„Powinien zawiesić działalność”. Poseł Lewicy po publikacjach nt. Radosława Sikorskiego

- Przepraszam, ale to nie jest w porządku, żeby czynni posłowie czy eurodeputowani jednych państw przyjmowali korzyści i pensje od rządów innych państw. Skoro @sikorskiradek doradzał ZEA przed swoją elekcją do PE, to na czas sprawowania mandatu powinien tę działalność zawiesić.
Tak jak jest to wymagane przez rodzime ustawodawstwo (które ma wyższe standardy transparentności dochodów parlamentarzystów niż unijne). Prawo dot. PE powinno być zmienione na wzór PL w kwestii raportowania źródeł dochodów. RS nie jest byłym politykiem, tylko czynnym. To jest różnica.
- komentuje poseł Lewicy Anna-Maria Żukowska
Sprawa Sikorskiego
NRC przypomina, że kontakty między europejskimi politykami a zagranicznymi państwami są pod lupą po tym, gdy wyszedł na jaw skandal łapówkarski w Parlamencie Europejskim.
„NRC” informuje, że Sikorski otrzymuje od ZEA 100 tys. dolarów rocznie za doradztwo przy konferencji Sir Bani Yas. „Konferencja została utworzona przez Emiraty nieco ponad 10 lat temu jako sposób na prowadzenie międzynarodowej dyplomacji za pomocą «miękkiej siły»” – czytamy w dzienniku.
CZYTAJ WIĘCEJ: Szokujące doniesienia holenderskich mediów ws.
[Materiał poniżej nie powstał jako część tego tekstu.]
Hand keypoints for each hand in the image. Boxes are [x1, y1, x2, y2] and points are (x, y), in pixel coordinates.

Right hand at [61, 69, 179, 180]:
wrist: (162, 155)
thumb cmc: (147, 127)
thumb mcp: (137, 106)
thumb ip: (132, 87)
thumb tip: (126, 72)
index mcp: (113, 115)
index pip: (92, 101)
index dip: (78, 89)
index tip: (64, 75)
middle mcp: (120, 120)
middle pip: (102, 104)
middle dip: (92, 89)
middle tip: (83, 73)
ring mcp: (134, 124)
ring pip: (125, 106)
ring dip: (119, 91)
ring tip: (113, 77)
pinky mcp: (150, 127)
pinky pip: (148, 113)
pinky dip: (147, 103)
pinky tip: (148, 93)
Radosława Sikorskiego. „100 tys. dolarów rocznie ze Zjednoczonych Emiratów Arabskich”
Jest reakcja Sikorskiego
Europoseł PO Radosław Sikorski odpowiada na zarzuty – opublikował na Twitterze pismo do redaktora naczelnego „NRC”.
Przy okazji przypominam, że moje dodatkowe dochody są skrupulatnie zadeklarowane w moim oświadczeniu majątkowym na stronach Sejmu RP
– napisał.
W opublikowanym przez Sikorskiego piśmie czytamy, że „cała jego działalność pozaparlamentarna jest wymieniona w oświadczeniu majątkowym przedłożonemu PE”.
Europoseł wskazuje, że „cały jego dochód jest opodatkowany w Polsce pod nazwą handlową Sikorski Global”.
Polityk wyjaśnia, że o dołączenie do Rady Doradczej Forum Sir Bani Yas w 2017 roku został poproszony w roli naukowca.